These mini Formula One racers and my teenage years arrived about the same time.
An Echuca couple, who were friends with another local fellow who had won several karting championships, kindly took me to races at many Victorian tracks.
I was fascinated and for a few years thought about and studied nothing else as they appealed to most everything I aspired to: you drove them like cars; the racing was exciting; they were new, cutting edge; and appeared to make motor racing accessible to most people.
At first, most of the karts were homemade, using old lawn mower motors with the occasional chain-saw motor or some other stationary engine used as power.
There was, of course, a sprinkling of professionally built karts with a variety of motors adapted and purposely tuned to meet the dynamics of kart racing.
Adding to my interest was the use by the championship-winning Echuca fellow of the 125cc BSA Bantam motorcycle engine, set up and tuned in a Melbourne workshop.
I watched this fellow with particular interest, not only because he was from my home town and had become a friend, but my dad had a BSA Bantam, which he rode around forests, wherever they might be, in search of blossom on trees and so sites at which to put his bee hives.
Dad was a beekeeper, an apiarist.
As with everything, it seems, money began to change what had been motor-racing for the average man, and suddenly those with more cash to spend appeared on the racing scene with what in those days were exotic racing machines.
McCulloch chainsaw motors were at the time the ‘go-to’ engine, and the old lawn mower motor stood no chance against a kart with a brace of those highly tuned motors mounted over the rear axle.
Having had a taste of go-kart racing, that was more than 60 years ago, I was fascinated to read a story in The Washington Post entitled ‘The First Step to F1’ that discussed the professionalism and massive costs of karting in the United States even for competitors who were not even teenagers.

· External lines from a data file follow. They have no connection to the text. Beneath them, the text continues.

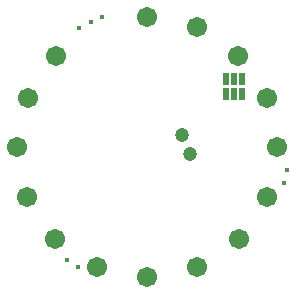
<source format=gts>
G04*
G04 #@! TF.GenerationSoftware,Altium Limited,Altium Designer,19.1.5 (86)*
G04*
G04 Layer_Color=8388736*
%FSAX25Y25*%
%MOIN*%
G70*
G01*
G75*
%ADD15C,0.04724*%
%ADD16R,0.02375X0.04343*%
%ADD17C,0.01784*%
%ADD18C,0.06706*%
D15*
X0164181Y0164055D02*
D03*
X0166819Y0157559D02*
D03*
D16*
X0183984Y0177559D02*
D03*
X0181425D02*
D03*
X0178866D02*
D03*
Y0182677D02*
D03*
X0181425D02*
D03*
X0183984D02*
D03*
D17*
X0199102Y0152284D02*
D03*
X0198039Y0147913D02*
D03*
X0137516Y0203177D02*
D03*
X0133689Y0201524D02*
D03*
X0129839Y0199516D02*
D03*
X0129523Y0120000D02*
D03*
X0125874Y0122362D02*
D03*
D18*
X0112685Y0176440D02*
D03*
X0112554Y0143386D02*
D03*
X0121780Y0129291D02*
D03*
X0182803Y0190315D02*
D03*
X0192328Y0176351D02*
D03*
X0122173Y0190315D02*
D03*
X0109181Y0159933D02*
D03*
X0135867Y0119854D02*
D03*
X0152488Y0116693D02*
D03*
X0192340Y0143416D02*
D03*
X0195768Y0159933D02*
D03*
X0169067Y0119872D02*
D03*
X0183197Y0129291D02*
D03*
X0169021Y0199928D02*
D03*
X0152488Y0203307D02*
D03*
M02*

</source>
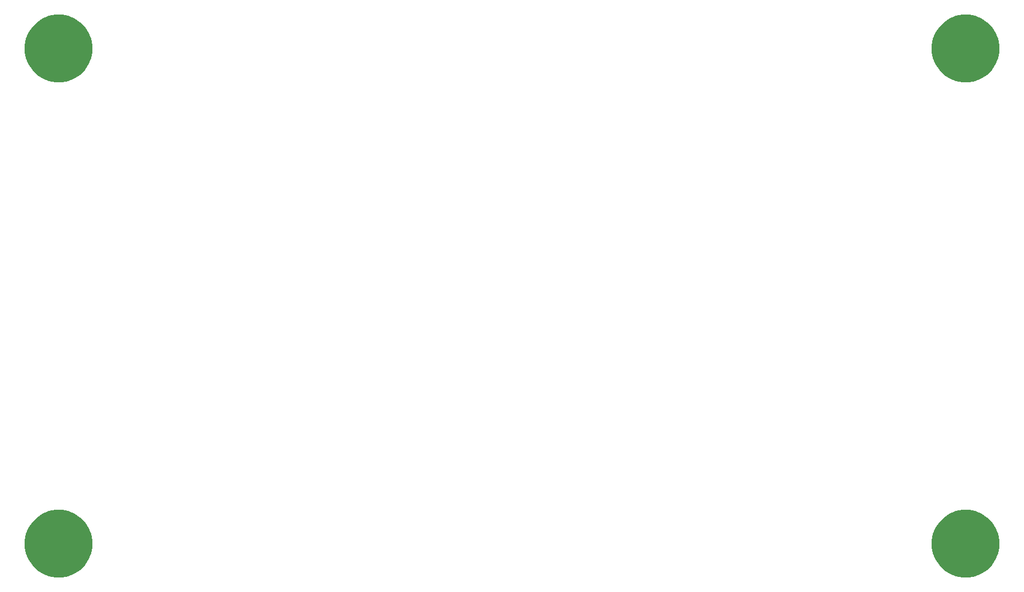
<source format=gbr>
G04 #@! TF.GenerationSoftware,KiCad,Pcbnew,(5.1.2)-1*
G04 #@! TF.CreationDate,2019-05-07T06:50:58+02:00*
G04 #@! TF.ProjectId,SBD electrode by JLCPCB,53424420-656c-4656-9374-726f64652062,rev?*
G04 #@! TF.SameCoordinates,Original*
G04 #@! TF.FileFunction,Soldermask,Top*
G04 #@! TF.FilePolarity,Negative*
%FSLAX46Y46*%
G04 Gerber Fmt 4.6, Leading zero omitted, Abs format (unit mm)*
G04 Created by KiCad (PCBNEW (5.1.2)-1) date 2019-05-07 06:50:58*
%MOMM*%
%LPD*%
G04 APERTURE LIST*
%ADD10C,0.100000*%
G04 APERTURE END LIST*
D10*
G36*
X195311009Y-118157591D02*
G01*
X195806658Y-118256181D01*
X196740440Y-118642967D01*
X197580822Y-119204492D01*
X198295508Y-119919178D01*
X198857033Y-120759560D01*
X199243819Y-121693342D01*
X199441000Y-122684641D01*
X199441000Y-123695359D01*
X199243819Y-124686658D01*
X198857033Y-125620440D01*
X198295508Y-126460822D01*
X197580822Y-127175508D01*
X196740440Y-127737033D01*
X195806658Y-128123819D01*
X195311009Y-128222409D01*
X194815361Y-128321000D01*
X193804639Y-128321000D01*
X193308991Y-128222409D01*
X192813342Y-128123819D01*
X191879560Y-127737033D01*
X191039178Y-127175508D01*
X190324492Y-126460822D01*
X189762967Y-125620440D01*
X189376181Y-124686658D01*
X189179000Y-123695359D01*
X189179000Y-122684641D01*
X189376181Y-121693342D01*
X189762967Y-120759560D01*
X190324492Y-119919178D01*
X191039178Y-119204492D01*
X191879560Y-118642967D01*
X192813342Y-118256181D01*
X193308991Y-118157591D01*
X193804639Y-118059000D01*
X194815361Y-118059000D01*
X195311009Y-118157591D01*
X195311009Y-118157591D01*
G37*
G36*
X58151009Y-118157591D02*
G01*
X58646658Y-118256181D01*
X59580440Y-118642967D01*
X60420822Y-119204492D01*
X61135508Y-119919178D01*
X61697033Y-120759560D01*
X62083819Y-121693342D01*
X62281000Y-122684641D01*
X62281000Y-123695359D01*
X62083819Y-124686658D01*
X61697033Y-125620440D01*
X61135508Y-126460822D01*
X60420822Y-127175508D01*
X59580440Y-127737033D01*
X58646658Y-128123819D01*
X58151009Y-128222409D01*
X57655361Y-128321000D01*
X56644639Y-128321000D01*
X56148991Y-128222409D01*
X55653342Y-128123819D01*
X54719560Y-127737033D01*
X53879178Y-127175508D01*
X53164492Y-126460822D01*
X52602967Y-125620440D01*
X52216181Y-124686658D01*
X52019000Y-123695359D01*
X52019000Y-122684641D01*
X52216181Y-121693342D01*
X52602967Y-120759560D01*
X53164492Y-119919178D01*
X53879178Y-119204492D01*
X54719560Y-118642967D01*
X55653342Y-118256181D01*
X56148991Y-118157591D01*
X56644639Y-118059000D01*
X57655361Y-118059000D01*
X58151009Y-118157591D01*
X58151009Y-118157591D01*
G37*
G36*
X195311008Y-43227590D02*
G01*
X195806658Y-43326181D01*
X196740440Y-43712967D01*
X197580822Y-44274492D01*
X198295508Y-44989178D01*
X198857033Y-45829560D01*
X199243819Y-46763342D01*
X199441000Y-47754641D01*
X199441000Y-48765359D01*
X199243819Y-49756658D01*
X198857033Y-50690440D01*
X198295508Y-51530822D01*
X197580822Y-52245508D01*
X196740440Y-52807033D01*
X195806658Y-53193819D01*
X195311009Y-53292409D01*
X194815361Y-53391000D01*
X193804639Y-53391000D01*
X193308991Y-53292409D01*
X192813342Y-53193819D01*
X191879560Y-52807033D01*
X191039178Y-52245508D01*
X190324492Y-51530822D01*
X189762967Y-50690440D01*
X189376181Y-49756658D01*
X189179000Y-48765359D01*
X189179000Y-47754641D01*
X189376181Y-46763342D01*
X189762967Y-45829560D01*
X190324492Y-44989178D01*
X191039178Y-44274492D01*
X191879560Y-43712967D01*
X192813342Y-43326181D01*
X193308991Y-43227591D01*
X193804639Y-43129000D01*
X194815361Y-43129000D01*
X195311008Y-43227590D01*
X195311008Y-43227590D01*
G37*
G36*
X58151008Y-43227590D02*
G01*
X58646658Y-43326181D01*
X59580440Y-43712967D01*
X60420822Y-44274492D01*
X61135508Y-44989178D01*
X61697033Y-45829560D01*
X62083819Y-46763342D01*
X62281000Y-47754641D01*
X62281000Y-48765359D01*
X62083819Y-49756658D01*
X61697033Y-50690440D01*
X61135508Y-51530822D01*
X60420822Y-52245508D01*
X59580440Y-52807033D01*
X58646658Y-53193819D01*
X58151009Y-53292409D01*
X57655361Y-53391000D01*
X56644639Y-53391000D01*
X56148991Y-53292409D01*
X55653342Y-53193819D01*
X54719560Y-52807033D01*
X53879178Y-52245508D01*
X53164492Y-51530822D01*
X52602967Y-50690440D01*
X52216181Y-49756658D01*
X52019000Y-48765359D01*
X52019000Y-47754641D01*
X52216181Y-46763342D01*
X52602967Y-45829560D01*
X53164492Y-44989178D01*
X53879178Y-44274492D01*
X54719560Y-43712967D01*
X55653342Y-43326181D01*
X56148991Y-43227591D01*
X56644639Y-43129000D01*
X57655361Y-43129000D01*
X58151008Y-43227590D01*
X58151008Y-43227590D01*
G37*
M02*

</source>
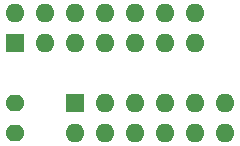
<source format=gts>
G04 #@! TF.GenerationSoftware,KiCad,Pcbnew,7.0.1*
G04 #@! TF.CreationDate,2023-11-13T07:35:08+09:00*
G04 #@! TF.ProjectId,Pmod_Adapter_Ethernet,506d6f64-5f41-4646-9170-7465725f4574,rev?*
G04 #@! TF.SameCoordinates,Original*
G04 #@! TF.FileFunction,Soldermask,Top*
G04 #@! TF.FilePolarity,Negative*
%FSLAX46Y46*%
G04 Gerber Fmt 4.6, Leading zero omitted, Abs format (unit mm)*
G04 Created by KiCad (PCBNEW 7.0.1) date 2023-11-13 07:35:08*
%MOMM*%
%LPD*%
G01*
G04 APERTURE LIST*
%ADD10O,1.600000X1.400000*%
%ADD11R,1.600000X1.600000*%
%ADD12O,1.600000X1.600000*%
G04 APERTURE END LIST*
D10*
G04 #@! TO.C,J3*
X-5080000Y0D03*
X-5080000Y-2540000D03*
G04 #@! TD*
D11*
G04 #@! TO.C,J2*
X-5080000Y5080000D03*
D12*
X-2540000Y5080000D03*
X0Y5080000D03*
X2540000Y5080000D03*
X5080000Y5080000D03*
X7620000Y5080000D03*
X10160000Y5080000D03*
X-5080000Y7620000D03*
X-2540000Y7620000D03*
X0Y7620000D03*
X2540000Y7620000D03*
X5080000Y7620000D03*
X7620000Y7620000D03*
X10160000Y7620000D03*
G04 #@! TD*
D11*
G04 #@! TO.C,J1*
X0Y0D03*
D12*
X2540000Y0D03*
X5080000Y0D03*
X7620000Y0D03*
X10160000Y0D03*
X12700000Y0D03*
X0Y-2540000D03*
X2540000Y-2540000D03*
X5080000Y-2540000D03*
X7620000Y-2540000D03*
X10160000Y-2540000D03*
X12700000Y-2540000D03*
G04 #@! TD*
M02*

</source>
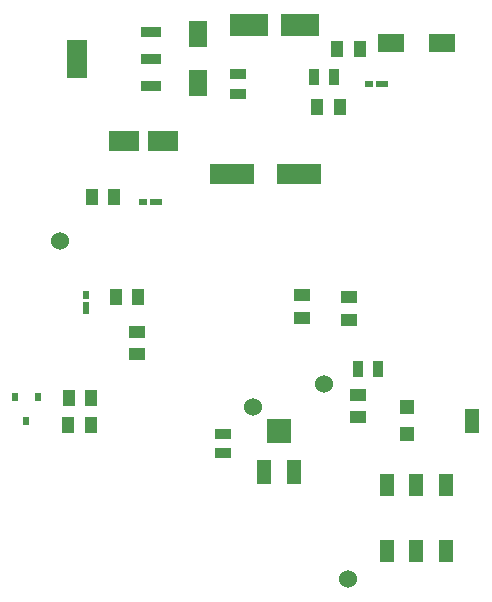
<source format=gtp>
G04*
G04 #@! TF.GenerationSoftware,Altium Limited,Altium Designer,20.2.7 (254)*
G04*
G04 Layer_Color=8421504*
%FSAX25Y25*%
%MOIN*%
G70*
G04*
G04 #@! TF.SameCoordinates,1B070C9D-936C-4A0F-866C-AF898DE0267E*
G04*
G04*
G04 #@! TF.FilePolarity,Positive*
G04*
G01*
G75*
%ADD16R,0.02362X0.02756*%
%ADD17R,0.03937X0.05709*%
%ADD18R,0.02756X0.01968*%
%ADD19R,0.04134X0.01968*%
%ADD20R,0.05118X0.07874*%
%ADD21R,0.07874X0.07874*%
%ADD22R,0.03583X0.05472*%
%ADD23R,0.05709X0.03937*%
%ADD24R,0.05118X0.05118*%
%ADD25R,0.05472X0.03583*%
%ADD26R,0.04724X0.07677*%
%ADD27R,0.06890X0.03740*%
%ADD28R,0.06890X0.12598*%
%ADD29R,0.05906X0.08858*%
%ADD30R,0.01968X0.02756*%
%ADD31R,0.01968X0.04134*%
%ADD32R,0.10236X0.07087*%
%ADD33R,0.14567X0.07087*%
%ADD34R,0.09055X0.06102*%
%ADD35R,0.12598X0.07284*%
%ADD36C,0.06000*%
D16*
X0013352Y0068701D02*
D03*
X0009612Y0076575D02*
D03*
X0017093D02*
D03*
D17*
X0035141Y0143307D02*
D03*
X0042621D02*
D03*
X0034843Y0076378D02*
D03*
X0027362D02*
D03*
X0034727Y0067306D02*
D03*
X0027247D02*
D03*
X0043077Y0110039D02*
D03*
X0050557D02*
D03*
X0117818Y0173228D02*
D03*
X0110338D02*
D03*
X0116912Y0192717D02*
D03*
X0124393D02*
D03*
D18*
X0052185Y0141732D02*
D03*
X0127382Y0180905D02*
D03*
D19*
X0056575Y0141732D02*
D03*
X0131772Y0180905D02*
D03*
D20*
X0102362Y0051690D02*
D03*
X0092362D02*
D03*
X0161973Y0068701D02*
D03*
D21*
X0097362Y0065391D02*
D03*
D22*
X0109272Y0183186D02*
D03*
X0115728D02*
D03*
X0130394Y0085925D02*
D03*
X0123937D02*
D03*
D23*
X0123917Y0069882D02*
D03*
Y0077362D02*
D03*
X0050295Y0098425D02*
D03*
Y0090945D02*
D03*
X0120768Y0102362D02*
D03*
Y0109843D02*
D03*
X0105118Y0103051D02*
D03*
Y0110531D02*
D03*
D24*
X0140320Y0073228D02*
D03*
Y0064173D02*
D03*
D25*
X0083858Y0184151D02*
D03*
Y0177694D02*
D03*
X0078740Y0057795D02*
D03*
Y0064252D02*
D03*
D26*
X0133366Y0047343D02*
D03*
X0143209D02*
D03*
X0153051D02*
D03*
X0133366Y0025098D02*
D03*
X0143209D02*
D03*
X0153051D02*
D03*
D27*
X0054921Y0180315D02*
D03*
Y0189370D02*
D03*
Y0198425D02*
D03*
D28*
X0030118Y0189370D02*
D03*
D29*
X0070472Y0197441D02*
D03*
Y0181299D02*
D03*
D30*
X0033316Y0110610D02*
D03*
D31*
Y0106220D02*
D03*
D32*
X0045768Y0162008D02*
D03*
X0058760D02*
D03*
D33*
X0081890Y0150869D02*
D03*
X0104331D02*
D03*
D34*
X0151738Y0194446D02*
D03*
X0134809D02*
D03*
D35*
X0104494Y0200526D02*
D03*
X0087565D02*
D03*
D36*
X0024412Y0128743D02*
D03*
X0088967Y0073265D02*
D03*
X0112519Y0080985D02*
D03*
X0120669Y0016043D02*
D03*
M02*

</source>
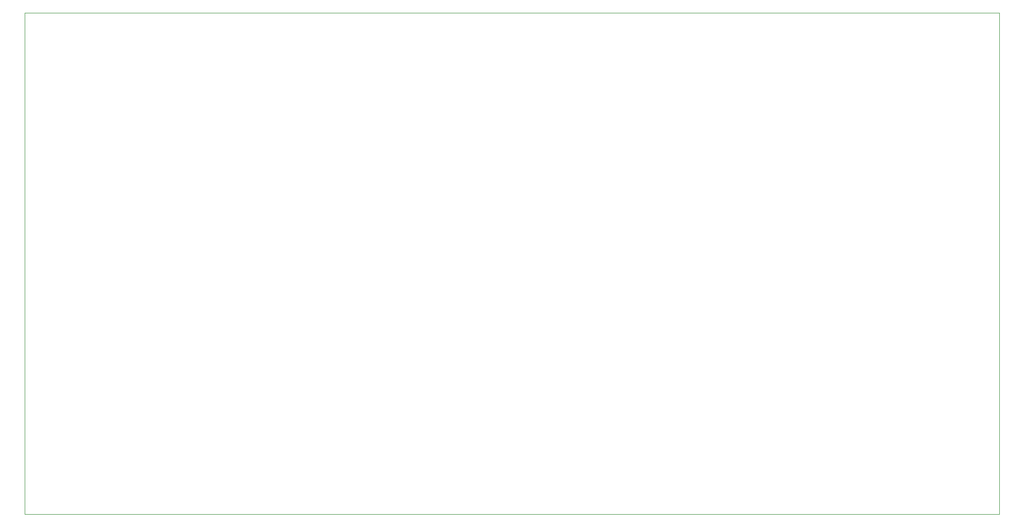
<source format=gbr>
%TF.GenerationSoftware,KiCad,Pcbnew,(5.1.8)-1*%
%TF.CreationDate,2021-01-17T18:30:32+01:00*%
%TF.ProjectId,teensy4_header_breakout,7465656e-7379-4345-9f68-65616465725f,rev?*%
%TF.SameCoordinates,Original*%
%TF.FileFunction,Profile,NP*%
%FSLAX46Y46*%
G04 Gerber Fmt 4.6, Leading zero omitted, Abs format (unit mm)*
G04 Created by KiCad (PCBNEW (5.1.8)-1) date 2021-01-17 18:30:32*
%MOMM*%
%LPD*%
G01*
G04 APERTURE LIST*
%TA.AperFunction,Profile*%
%ADD10C,0.100000*%
%TD*%
G04 APERTURE END LIST*
D10*
X220929200Y-115302800D02*
X53929200Y-115302800D01*
X53929200Y-29302800D02*
X53929200Y-115302800D01*
X220929200Y-29302800D02*
X53929200Y-29302800D01*
X220929200Y-29302800D02*
X220929200Y-115302800D01*
M02*

</source>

The Post said: “Elite go-karting has become both maniacally competitive and wildly expensive.
“To become one of Formula One’s 20 drivers — the sport has only 10 teams with two cars each — now requires an absolute commitment, years before a child is eligible for a driver’s licence.
“By the time a driver makes it to Formula One, his parents and sponsors will have invested several million dollars in his career.
“Go-karting has become a magnet for the money and power flowing through motor sports.”
Drivers pay up to $7500 for a four-day karting race event, plus a $600 entrance fee.
Sometimes, the story noted, the young competitors are flown to the various racetracks in a helicopter.
I only ever had one go kart, it was homemade, second hand, my dad bought it somewhere, and we used an old motorcycle engine. It was fearsome thing — I never raced it, but had hours of fun in the nearby bush.
Robert McLean is a former editor of The News.